(Extracted data entries)

══════════

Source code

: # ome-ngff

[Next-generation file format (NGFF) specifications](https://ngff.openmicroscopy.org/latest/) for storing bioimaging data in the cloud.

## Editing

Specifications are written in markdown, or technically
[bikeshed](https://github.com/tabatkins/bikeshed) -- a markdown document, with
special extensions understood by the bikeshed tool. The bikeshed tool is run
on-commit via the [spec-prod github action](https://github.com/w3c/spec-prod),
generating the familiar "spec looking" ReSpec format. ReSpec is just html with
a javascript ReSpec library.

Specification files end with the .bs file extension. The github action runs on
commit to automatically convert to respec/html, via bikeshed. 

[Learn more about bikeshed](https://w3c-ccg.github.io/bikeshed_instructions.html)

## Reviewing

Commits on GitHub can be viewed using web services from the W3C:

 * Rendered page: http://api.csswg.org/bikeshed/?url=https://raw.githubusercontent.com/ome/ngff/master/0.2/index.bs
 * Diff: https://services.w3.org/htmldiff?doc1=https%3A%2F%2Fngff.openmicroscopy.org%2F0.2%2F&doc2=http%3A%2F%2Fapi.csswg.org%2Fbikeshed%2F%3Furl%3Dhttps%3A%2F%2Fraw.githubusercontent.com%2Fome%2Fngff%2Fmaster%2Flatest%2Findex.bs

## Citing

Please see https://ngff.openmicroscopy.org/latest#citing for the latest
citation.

══════════

▶ [Task to carry out]: The answer should reproduce each entry above in full.

▶ [Task response]:
Source code

: # ome-ngff

[Next-generation file format (NGFF) specifications](https://ngff.openmicroscopy.org/latest/) for storing bioimaging data in the cloud.

## Editing

Specifications are written in markdown, or technically
[bikeshed](https://github.com/tabatkins/bikeshed) -- a markdown document, with
special extensions understood by the bikeshed tool. The bikeshed tool is run
on-commit via the [spec-prod github action](https://github.com/w3c/spec-prod),
generating the familiar "spec looking" ReSpec format. ReSpec is just html with
a javascript ReSpec library.

Specification files end with the .bs file extension. The github action runs on
commit to automatically convert to respec/html, via bikeshed. 

[Learn more about bikeshed](https://w3c-ccg.github.io/bikeshed_instructions.html)

## Reviewing

Commits on GitHub can be viewed using web services from the W3C:

 * Rendered page: http://api.csswg.org/bikeshed/?url=https://raw.githubusercontent.com/ome/ngff/master/0.2/index.bs
 * Diff: https://services.w3.org/htmldiff?doc1=https%3A%2F%2Fngff.openmicroscopy.org%2F0.2%2F&doc2=http%3A%2F%2Fapi.csswg.org%2Fbikeshed%2F%3Furl%3Dhttps%3A%2F%2Fraw.githubusercontent.com%2Fome%2Fngff%2Fmaster%2Flatest%2Findex.bs

## Citing

Please see https://ngff.openmicroscopy.org/latest#citing for the latest
citation.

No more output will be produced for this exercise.